G.A. What is the relationship with other PEN Centres?

J.S. Instead of working hand in hand with other Centres, we have worked internationally through the PEN. For example, we have been active members of the Translation and Linguistic Rights Committee. A number of people from our Centre has been working hard there. At some point in history, we stablished some other links. For instance, when I was working at the Harry Ransom Center, I got a message from a lecturer now in Santiago de Chile. He is a Catalan who was writing his PHD on Francesc Trabal, a Catalan writer and PEN member, who was a delegate with Mercè Rodoreda in the 16th International PEN Congress in Prague, 1938.

Trabal went to exile and happened to end up in Chile. When he got there, he tried to re-build things as they used to be. He had been a member of the Catalan PEN and Institució de les Lletres Catalanes, so he looked for similar institutions in Santiago. There was a Chilean Centre of PEN, of which he became a member. He actually was part of its steering committee. Since he had been in two International PEN Congresses, in Prague and I think in Paris, he knew Herman Ould. He became the international link with him.

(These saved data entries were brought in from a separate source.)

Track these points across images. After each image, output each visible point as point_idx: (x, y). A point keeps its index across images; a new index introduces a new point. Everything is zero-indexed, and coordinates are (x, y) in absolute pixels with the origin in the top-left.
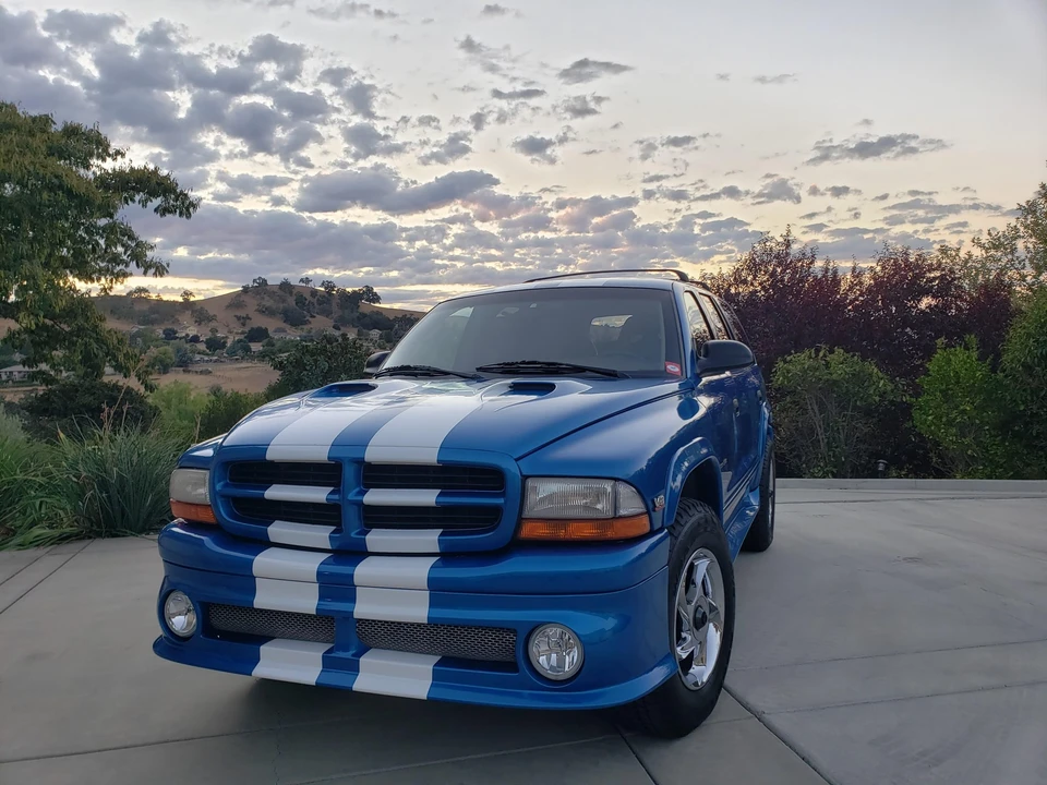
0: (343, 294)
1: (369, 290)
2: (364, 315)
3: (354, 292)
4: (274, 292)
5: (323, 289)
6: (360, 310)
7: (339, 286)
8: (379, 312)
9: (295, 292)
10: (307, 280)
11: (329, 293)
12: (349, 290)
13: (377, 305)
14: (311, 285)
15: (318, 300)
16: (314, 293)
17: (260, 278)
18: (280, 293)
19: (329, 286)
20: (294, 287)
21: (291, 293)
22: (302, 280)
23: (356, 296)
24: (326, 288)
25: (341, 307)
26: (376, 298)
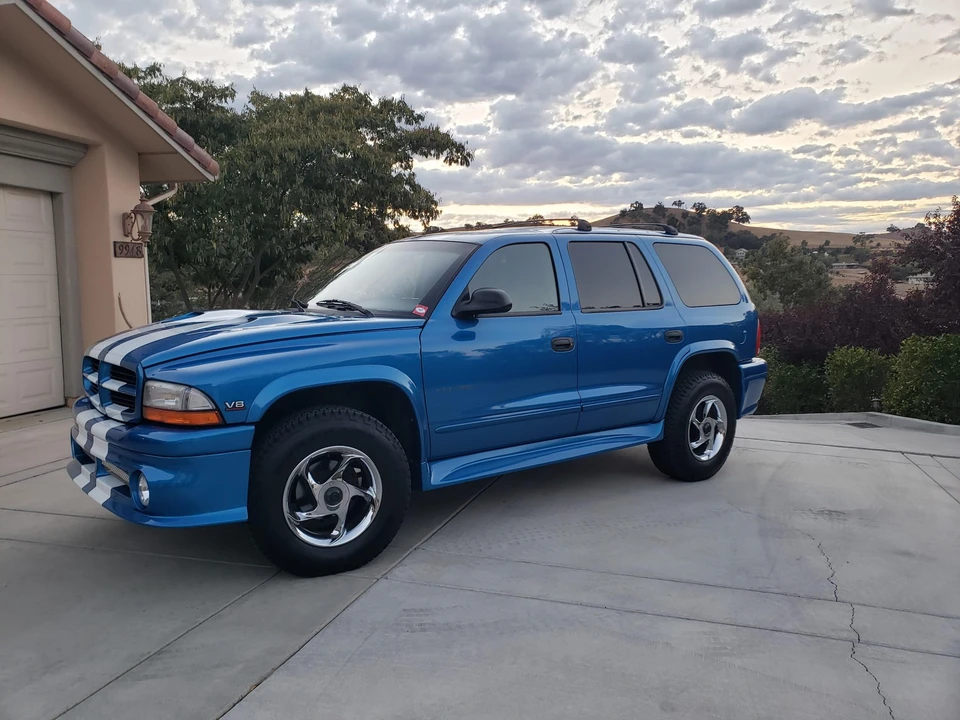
0: (713, 215)
1: (739, 209)
2: (732, 235)
3: (724, 213)
4: (649, 215)
5: (694, 211)
6: (729, 230)
7: (710, 207)
8: (748, 232)
9: (667, 214)
10: (679, 203)
11: (700, 215)
12: (719, 210)
13: (746, 224)
14: (683, 207)
15: (688, 221)
16: (685, 214)
17: (636, 203)
18: (653, 215)
19: (700, 207)
20: (667, 209)
21: (664, 216)
22: (675, 203)
23: (726, 216)
24: (697, 210)
25: (710, 227)
26: (746, 218)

I happened to find some documents regarding the Chilean Centre in Austin. We as Catalan PEN gave these documents to the Chilean PEN. Reading these 14-15 documents of which four or five were letters by Francesc Trabal was very beautiful to me. In one of those, he asks Herman Ould if he knows what has happened to Benjamin Crémieux. He had met him in Paris and Prague and got along well together. During the war, there was a rumour saying something had happened to Crémieux, but it was unclear. He was taken in France and sent to a concentration camp in Germany, because he was a jew. They discovered he had been killed. For me this is magic: a Catalan exiled writer, who travels to Chile, and corresponding with Herman Ould from England asks what has happened to Benjamin Crémieux, a French critic, and learns that he has been sent to Germany, where he died. This is how literature works for me.